Dans les principaux quotidiens, on assiste à un déferlement de points de vue hostiles aux lois mémorielles et à la pénalisation des négationnismes auxquels elles font barrage. Claude Lanzmann a eu raison récemment de dénoncer l’offensive plus ou moins dissimulée au sein de l’éducation nationale contre l’usage du mot « Shoah » pour désigner spécifiquement l’extermination systématique des juifs. Pierre Nora, président de l’association Liberté pour l’Histoire, se dévoile (Le Monde du 28 décembre 2011): « Tous les historiens sérieux sont réticents à utiliser le mot génocide, lui préférant selon les cas « anéantissement », « extermination », « crime de masse » »… Et certains « points de détail ».

Les lois mémorielles ne font pourtant peser aucune menace sur la recherche historique : j’en ai fait l’expérience, puisque j’ai ramené sans problème aucun le bilan établi par le ministère des victimes de guerre des juifs déportés de France de plus de cent mille déportés raciaux à soixante-quinze mille.
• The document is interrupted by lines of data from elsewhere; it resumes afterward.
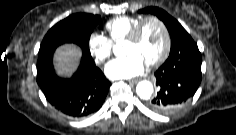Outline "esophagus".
Returning a JSON list of instances; mask_svg holds the SVG:
<instances>
[{
  "mask_svg": "<svg viewBox=\"0 0 236 135\" xmlns=\"http://www.w3.org/2000/svg\"><path fill=\"white\" fill-rule=\"evenodd\" d=\"M130 84H136L138 82V79H130L128 80Z\"/></svg>",
  "mask_w": 236,
  "mask_h": 135,
  "instance_id": "esophagus-1",
  "label": "esophagus"
}]
</instances>
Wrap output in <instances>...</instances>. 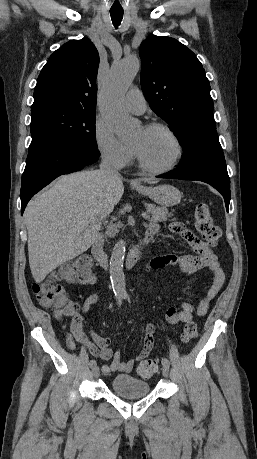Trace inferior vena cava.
Listing matches in <instances>:
<instances>
[{"label": "inferior vena cava", "mask_w": 257, "mask_h": 459, "mask_svg": "<svg viewBox=\"0 0 257 459\" xmlns=\"http://www.w3.org/2000/svg\"><path fill=\"white\" fill-rule=\"evenodd\" d=\"M99 167L100 169L98 170V172L101 175H106L112 178H119L120 176L119 172L110 166L107 158L102 159Z\"/></svg>", "instance_id": "obj_1"}]
</instances>
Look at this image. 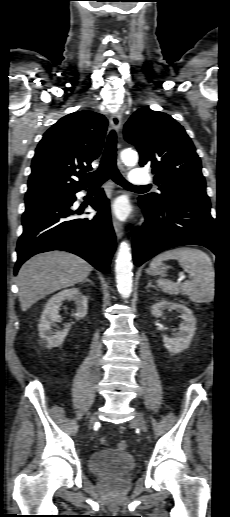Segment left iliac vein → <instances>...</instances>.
<instances>
[{
    "instance_id": "left-iliac-vein-1",
    "label": "left iliac vein",
    "mask_w": 230,
    "mask_h": 517,
    "mask_svg": "<svg viewBox=\"0 0 230 517\" xmlns=\"http://www.w3.org/2000/svg\"><path fill=\"white\" fill-rule=\"evenodd\" d=\"M133 423L136 424L142 431H146V421L140 412H135Z\"/></svg>"
}]
</instances>
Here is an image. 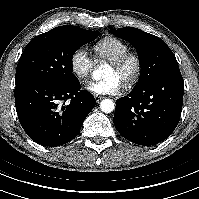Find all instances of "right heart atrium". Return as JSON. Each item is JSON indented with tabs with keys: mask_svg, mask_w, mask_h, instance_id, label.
I'll return each instance as SVG.
<instances>
[{
	"mask_svg": "<svg viewBox=\"0 0 199 199\" xmlns=\"http://www.w3.org/2000/svg\"><path fill=\"white\" fill-rule=\"evenodd\" d=\"M92 58L84 47L77 48L70 58V69L80 81H86L92 69Z\"/></svg>",
	"mask_w": 199,
	"mask_h": 199,
	"instance_id": "right-heart-atrium-1",
	"label": "right heart atrium"
}]
</instances>
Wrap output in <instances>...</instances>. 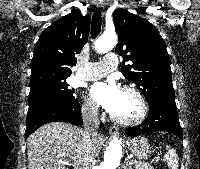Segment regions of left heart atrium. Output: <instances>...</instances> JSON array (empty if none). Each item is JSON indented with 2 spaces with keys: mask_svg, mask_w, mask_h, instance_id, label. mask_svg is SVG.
I'll list each match as a JSON object with an SVG mask.
<instances>
[{
  "mask_svg": "<svg viewBox=\"0 0 200 169\" xmlns=\"http://www.w3.org/2000/svg\"><path fill=\"white\" fill-rule=\"evenodd\" d=\"M120 92L114 81L96 82L90 88L91 98L110 114L117 107Z\"/></svg>",
  "mask_w": 200,
  "mask_h": 169,
  "instance_id": "39dd6f15",
  "label": "left heart atrium"
}]
</instances>
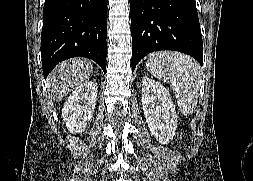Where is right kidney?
Returning <instances> with one entry per match:
<instances>
[{"mask_svg": "<svg viewBox=\"0 0 253 181\" xmlns=\"http://www.w3.org/2000/svg\"><path fill=\"white\" fill-rule=\"evenodd\" d=\"M97 84L85 81L68 97L62 109V117L71 133H82L91 120L96 105Z\"/></svg>", "mask_w": 253, "mask_h": 181, "instance_id": "1", "label": "right kidney"}]
</instances>
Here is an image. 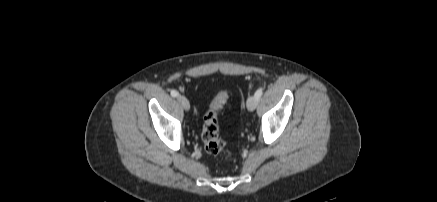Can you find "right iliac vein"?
Instances as JSON below:
<instances>
[{
    "label": "right iliac vein",
    "instance_id": "obj_1",
    "mask_svg": "<svg viewBox=\"0 0 437 202\" xmlns=\"http://www.w3.org/2000/svg\"><path fill=\"white\" fill-rule=\"evenodd\" d=\"M177 100L186 111L190 109L189 100L185 96L179 95Z\"/></svg>",
    "mask_w": 437,
    "mask_h": 202
}]
</instances>
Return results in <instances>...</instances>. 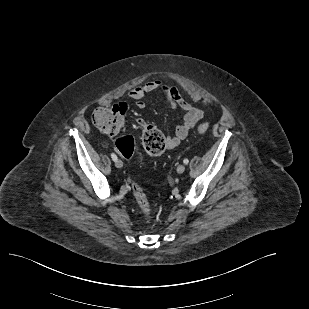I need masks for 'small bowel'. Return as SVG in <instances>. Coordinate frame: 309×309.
<instances>
[{"label": "small bowel", "instance_id": "obj_1", "mask_svg": "<svg viewBox=\"0 0 309 309\" xmlns=\"http://www.w3.org/2000/svg\"><path fill=\"white\" fill-rule=\"evenodd\" d=\"M152 92L159 93L167 107L181 110L183 113L181 122L176 126L174 134L166 139V148L173 149L187 137L189 131L203 118L204 112L185 101L177 87L163 80H152L133 87L128 95L135 101L139 109H143L146 106L145 97ZM138 123L141 127L147 125L143 119H139Z\"/></svg>", "mask_w": 309, "mask_h": 309}]
</instances>
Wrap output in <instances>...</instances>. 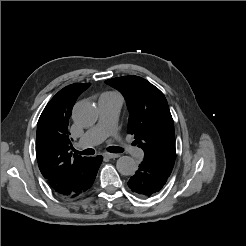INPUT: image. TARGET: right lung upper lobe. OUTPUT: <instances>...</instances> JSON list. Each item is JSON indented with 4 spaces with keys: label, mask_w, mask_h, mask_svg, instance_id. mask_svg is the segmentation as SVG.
I'll use <instances>...</instances> for the list:
<instances>
[{
    "label": "right lung upper lobe",
    "mask_w": 246,
    "mask_h": 246,
    "mask_svg": "<svg viewBox=\"0 0 246 246\" xmlns=\"http://www.w3.org/2000/svg\"><path fill=\"white\" fill-rule=\"evenodd\" d=\"M89 86L90 83H76L64 87L47 104L37 124L38 166L52 189L61 196L67 194L90 159L72 155L68 131L73 105Z\"/></svg>",
    "instance_id": "obj_1"
}]
</instances>
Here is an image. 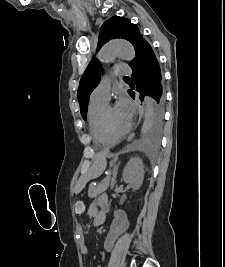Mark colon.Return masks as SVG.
Here are the masks:
<instances>
[{
    "label": "colon",
    "instance_id": "colon-1",
    "mask_svg": "<svg viewBox=\"0 0 225 267\" xmlns=\"http://www.w3.org/2000/svg\"><path fill=\"white\" fill-rule=\"evenodd\" d=\"M85 206L82 200H76L74 203V211L76 214H82L84 212Z\"/></svg>",
    "mask_w": 225,
    "mask_h": 267
}]
</instances>
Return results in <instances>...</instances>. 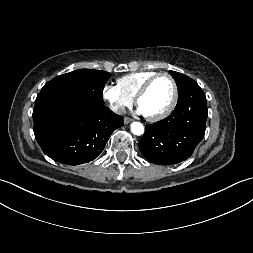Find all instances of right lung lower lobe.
<instances>
[{
    "instance_id": "right-lung-lower-lobe-1",
    "label": "right lung lower lobe",
    "mask_w": 253,
    "mask_h": 253,
    "mask_svg": "<svg viewBox=\"0 0 253 253\" xmlns=\"http://www.w3.org/2000/svg\"><path fill=\"white\" fill-rule=\"evenodd\" d=\"M98 101L60 92L41 91L33 109L34 134L53 160L78 165L94 160L123 117Z\"/></svg>"
}]
</instances>
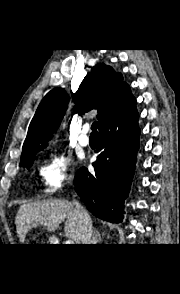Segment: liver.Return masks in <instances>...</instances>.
<instances>
[{
	"mask_svg": "<svg viewBox=\"0 0 180 294\" xmlns=\"http://www.w3.org/2000/svg\"><path fill=\"white\" fill-rule=\"evenodd\" d=\"M65 219V235L74 240L76 244H80L79 219L71 202L51 199L23 204L15 218L19 240L24 242L27 232L34 227H43L48 232H53Z\"/></svg>",
	"mask_w": 180,
	"mask_h": 294,
	"instance_id": "obj_1",
	"label": "liver"
}]
</instances>
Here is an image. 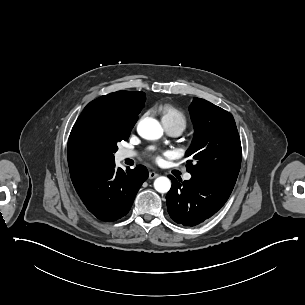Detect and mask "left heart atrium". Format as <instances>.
<instances>
[{
  "label": "left heart atrium",
  "instance_id": "obj_1",
  "mask_svg": "<svg viewBox=\"0 0 305 305\" xmlns=\"http://www.w3.org/2000/svg\"><path fill=\"white\" fill-rule=\"evenodd\" d=\"M166 154H167V155H169V154H170V152H166ZM157 160H159V158H157Z\"/></svg>",
  "mask_w": 305,
  "mask_h": 305
}]
</instances>
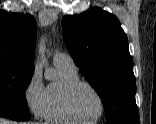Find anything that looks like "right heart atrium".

Si la loi Gayssot n’avait pas été adoptée, on assisterait depuis vingt ans à une avalanche d’articles et d’ouvrages niant la Shoah, alors que cette loi, arme contre l’antisémitisme, a muselé l’historien Robert Faurisson et ses émules, sauf sur Internet où les opinions exprimées en ce sens n’ont pas à être plus prises en considération que les lettres anonymes.

Concernant la loi qui sanctionne pénalement la négation des génocides contemporains et, en particulier, celui des Arméniens, le principal argument des opposants à cette loi est que la France n’est pas concernée par ce génocide. C’est oublier que lorsqu’il a été perpétré, la France était en guerre contre l’Empire ottoman et qu’elle a condamné les terribles massacres visant à l’extermination systématique des Arméniens.

La France, à l’époque, réclamait déjà des sanctions contre les auteurs turcs et leurs complices allemands de cette abomination. La France ouvrait ses portes aux rescapés et facilitait leur immigration. Les descendants de ces survivants sont confrontés en permanence à un négationnisme d’Etat. S’imagine-t-on quelle aurait été la réaction des juifs si l’Allemagne avait adopté un pareil comportement ? Ceux qui, en France, condamnent cette nouvelle loi au nom de la liberté de l’histoire, ne veulent pas savoir qu’en Turquie ceux qui luttent pour la reconnaissance de ce génocide, Arméniens ou Turcs, risquent leur liberté et leur vie et parfois les perdent.

Morale politique

Militant du projet Aladin qui s’oppose au négationnisme en terre d’islam, je reconnais l’intervention en faveur de juifs turcs vivant en France de consuls turcs qui sont allés à l’encontre de la politique restrictive et hostile de la Turquie envers les juifs pendant la seconde guerre mondiale. La recherche de la vérité historique m’a engagé depuis longtemps au côté de ceux qui réclament de la Turquie une véritable confrontation avec son passé.

Quant à notre Parlement, il ne s’arroge pas le droit de dire l’histoire ; il a toujours posé des bornes de morale politique, ne serait-ce qu’en commémorant par des jours fériés la Révolution du 14-Juillet, la victoire du 11-Novembre, la chute du nazisme le 8-Mai. Il ne s’agit pas de régenter l’histoire mais, à la suite d’événements exceptionnellement tragiques et à partir du travail des historiens sérieux, d’indiquer aux citoyens la route à suivre dans l’histoire en tenant compte de ce qui est juste et de ce qui ne l’est pas.

Le génocide des Arméniens représentait un acte de barbarie réfléchi et d’une ampleur plus grande que le massacre de Chios (perpétré par les Ottomans contre la population grecque en avril 1822), qui avait indigné l’Europe au XIXe siècle. Si ce génocide avait été sanctionné internationalement comme la France le souhaitait alors, la Shoah n’aurait probablement pas eu lieu.

Si la négation des génocides contemporains n’était pas sanctionnée, en application de la décision-cadre de l’Union européenne du 28 novembre 2008, cette lacune handicaperait moralement l’espace politique européen, qui repose sur l’opposition aux nationalismes chauvins, à tous les totalitarismes et aux paroxysmes de violence qu’ils entraînent nécessairement.